Solution: Use the %load_ext autoreload magic with %autoreload 2. Then your modules are automatically reloaded each time you run a cell. Without the module is never reloaded.

[ ]

%load_ext autoreload
%autoreload 2

[30]

import mymodule as mm

[31]

try:
    mm.myfun(2)
except:
    print('error found')

error found

Another solution is to use importlib

[ ]

import importlib
import mymodule
# something happens..
importlib.reload(mymodule)

Extra: Locating modules

You may wonder: how does Python actually find modules on my computer?
And: what if I made 2 modules with the same name, or created a module with a name that was already present in Anaconda?

Simple answer: when loading modules, Python browses through a predetermined set of folders on your computer, defined by the sys.path.
The first time it encounters a module with the name of the module to be loaded, it brings that one up. If have 2 similarly named modules, the first on the list would therefore be chosen.

You can inspect the order of folders where Python searches for modules on your computer by running the cell below. Notice that your current working directory is second on the list.

[33]

import sys
sp = sorted(sys.path)
for p in sp:
    print(p)


/Users/jzk870/.ipython
/Users/jzk870/Dropbox/Work/Undervisning/NumericalMethods/Course2022/lectures-2022/05
/Users/jzk870/opt/anaconda3/lib/python3.9
/Users/jzk870/opt/anaconda3/lib/python3.9/lib-dynload
/Users/jzk870/opt/anaconda3/lib/python3.9/site-packages
/Users/jzk870/opt/anaconda3/lib/python3.9/site-packages/IPython/extensions
/Users/jzk870/opt/anaconda3/lib/python3.9/site-packages/aeosa
/Users/jzk870/opt/anaconda3/lib/python3.9/site-packages/locket-0.2.1-py3.9.egg
/Users/jzk870/opt/anaconda3/lib/python39.zip

7. Git

The purpose of git is to allow you to easily share your code with collaborators and track the changes each of you make.

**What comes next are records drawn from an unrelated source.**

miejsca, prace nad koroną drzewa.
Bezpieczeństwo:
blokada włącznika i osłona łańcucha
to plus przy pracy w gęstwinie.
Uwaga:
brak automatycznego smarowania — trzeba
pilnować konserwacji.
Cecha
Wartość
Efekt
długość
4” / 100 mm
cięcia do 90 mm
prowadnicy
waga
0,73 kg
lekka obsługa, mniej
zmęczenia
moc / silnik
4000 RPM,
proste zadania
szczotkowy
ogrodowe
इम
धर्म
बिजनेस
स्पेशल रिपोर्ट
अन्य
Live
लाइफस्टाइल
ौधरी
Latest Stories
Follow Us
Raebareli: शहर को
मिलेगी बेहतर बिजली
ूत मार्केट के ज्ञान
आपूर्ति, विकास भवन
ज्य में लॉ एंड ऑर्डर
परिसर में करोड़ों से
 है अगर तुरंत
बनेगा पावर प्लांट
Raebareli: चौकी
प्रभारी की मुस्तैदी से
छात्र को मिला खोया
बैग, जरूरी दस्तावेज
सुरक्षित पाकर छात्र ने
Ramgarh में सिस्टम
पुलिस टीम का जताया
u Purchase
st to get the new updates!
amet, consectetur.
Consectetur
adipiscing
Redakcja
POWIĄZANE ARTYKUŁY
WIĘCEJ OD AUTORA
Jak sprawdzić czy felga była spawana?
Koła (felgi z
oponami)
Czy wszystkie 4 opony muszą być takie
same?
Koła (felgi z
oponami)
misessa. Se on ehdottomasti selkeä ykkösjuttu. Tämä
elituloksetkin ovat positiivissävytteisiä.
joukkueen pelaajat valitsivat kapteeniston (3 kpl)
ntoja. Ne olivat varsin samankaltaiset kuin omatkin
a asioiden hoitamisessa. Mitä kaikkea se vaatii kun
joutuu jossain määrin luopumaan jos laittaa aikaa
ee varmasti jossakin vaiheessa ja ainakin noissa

We go through this guide together.

Note: You will be given repositories named github.com/NumEconCopenhagen/projects-2022-YOURGROUPNAME

Essential Git terms:

Local your computer.
Remotes the code on Github and on other computers.
Branch a branch of code is a separate track or copy of the code base on which you can develop new stuff. There is normally a structure of a main branch that holds the current working version of code and then several testing branches where new stuff is developed. After development, those braches are merged onto the main branch.
.gitignore a file that contains specifications on which types of files that are not included in process of sending changes back and forth.
.git there is a hidden folder in all git repositories. This folder includes the diff and head files that contain the whole history of changes to code so far. Delete .git, and your code folders are no longer a working repository. Now it's just regular code.

Essential Git commands:

Fetch is the process of getting aware of any changes to code outside the local repository on your computer. Does not happen automatically! You are not importing changes by fetching, you just make your local check if anything has happened on the remote repo(s).
Stage before you can send off your own changes to code, you need to decide which chunks of code specifically to send. Mostly, you will just stage all, that is, send off all changes you have made.
Commit the process of making your changes available to the remote repo.
Merge when you let changes to code from remotes get weaved into your own code.
Push after committing, you order the remote take the changes you made. The remote will not automatically accept the order, if you are not the admin of the remote repo.
Pull is fetching and merging with the remote.
Sync is pulling and then pushing to the remote. It's a function special to VS Code.

See the file helpful_git_commands.txt for code to do the above commmands.

Recommendation for Inaugral Project: if you are new to git, just work as you normally would and then commit the final product to your repo when you are done.

8. Summary

This lecture: We have discussed

Structuring and commenting on code
Debugging (try-except, assert, warnings)
Writing and running Python in VSCode
Git (version control)

Note deadline for hand-in of inaugural project is 27th of March.